Exercise prompt:
Among the lines of the records, please find those that contain the word "represent" and copy them.
START Task data
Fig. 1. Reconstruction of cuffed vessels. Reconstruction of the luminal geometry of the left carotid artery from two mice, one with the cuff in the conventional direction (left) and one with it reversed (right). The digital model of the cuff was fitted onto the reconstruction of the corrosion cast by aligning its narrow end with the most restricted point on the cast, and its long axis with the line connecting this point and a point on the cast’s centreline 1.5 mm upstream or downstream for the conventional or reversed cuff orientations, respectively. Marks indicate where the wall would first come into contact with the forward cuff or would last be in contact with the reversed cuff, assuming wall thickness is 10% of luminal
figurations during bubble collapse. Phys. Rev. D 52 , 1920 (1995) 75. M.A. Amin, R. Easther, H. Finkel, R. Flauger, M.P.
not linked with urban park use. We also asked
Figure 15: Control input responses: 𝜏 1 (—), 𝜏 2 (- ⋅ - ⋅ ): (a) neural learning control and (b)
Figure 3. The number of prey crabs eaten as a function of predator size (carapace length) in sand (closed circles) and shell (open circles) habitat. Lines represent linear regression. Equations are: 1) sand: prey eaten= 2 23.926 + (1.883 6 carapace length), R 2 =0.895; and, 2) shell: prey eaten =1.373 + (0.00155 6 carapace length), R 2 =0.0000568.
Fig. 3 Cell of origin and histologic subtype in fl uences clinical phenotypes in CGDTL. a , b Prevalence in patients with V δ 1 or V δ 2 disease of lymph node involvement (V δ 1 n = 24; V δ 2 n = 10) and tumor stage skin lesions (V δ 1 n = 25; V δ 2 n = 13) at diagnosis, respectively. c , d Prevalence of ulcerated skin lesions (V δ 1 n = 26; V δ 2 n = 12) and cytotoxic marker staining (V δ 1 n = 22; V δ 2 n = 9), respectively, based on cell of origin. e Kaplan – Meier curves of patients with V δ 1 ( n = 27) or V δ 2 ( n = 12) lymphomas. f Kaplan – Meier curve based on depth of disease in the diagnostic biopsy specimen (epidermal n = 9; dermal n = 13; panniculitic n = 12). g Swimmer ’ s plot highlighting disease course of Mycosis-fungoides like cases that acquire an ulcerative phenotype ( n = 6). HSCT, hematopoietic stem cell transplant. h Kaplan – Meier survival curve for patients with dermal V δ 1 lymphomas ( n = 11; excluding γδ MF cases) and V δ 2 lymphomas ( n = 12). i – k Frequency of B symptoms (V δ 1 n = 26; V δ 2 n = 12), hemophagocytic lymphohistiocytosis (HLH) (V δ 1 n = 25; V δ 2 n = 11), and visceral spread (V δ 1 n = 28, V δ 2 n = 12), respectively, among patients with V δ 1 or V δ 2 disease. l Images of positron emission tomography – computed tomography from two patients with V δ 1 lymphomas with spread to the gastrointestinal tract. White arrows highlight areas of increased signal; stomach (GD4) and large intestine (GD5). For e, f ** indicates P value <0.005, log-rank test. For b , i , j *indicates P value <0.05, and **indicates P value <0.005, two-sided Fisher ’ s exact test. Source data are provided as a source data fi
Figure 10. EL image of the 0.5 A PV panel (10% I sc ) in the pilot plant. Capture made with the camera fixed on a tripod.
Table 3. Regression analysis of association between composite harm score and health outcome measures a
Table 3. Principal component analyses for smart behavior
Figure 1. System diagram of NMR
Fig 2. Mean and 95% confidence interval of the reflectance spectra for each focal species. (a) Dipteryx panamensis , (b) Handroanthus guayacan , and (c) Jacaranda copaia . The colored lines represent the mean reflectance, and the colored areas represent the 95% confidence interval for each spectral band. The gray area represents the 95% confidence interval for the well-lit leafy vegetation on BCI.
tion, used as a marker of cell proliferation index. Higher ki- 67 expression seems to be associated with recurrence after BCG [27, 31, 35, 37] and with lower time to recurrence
END Task data
Reply to the exercise:
Figure 3. The number of prey crabs eaten as a function of predator size (carapace length) in sand (closed circles) and shell (open circles) habitat. Lines represent linear regression. Equations are: 1) sand: prey eaten= 2 23.926 + (1.883 6 carapace length), R 2 =0.895; and, 2) shell: prey eaten =1.373 + (0.00155 6 carapace length), R 2 =0.0000568.
Fig 2. Mean and 95% confidence interval of the reflectance spectra for each focal species. (a) Dipteryx panamensis , (b) Handroanthus guayacan , and (c) Jacaranda copaia . The colored lines represent the mean reflectance, and the colored areas represent the 95% confidence interval for each spectral band. The gray area represents the 95% confidence interval for the well-lit leafy vegetation on BCI.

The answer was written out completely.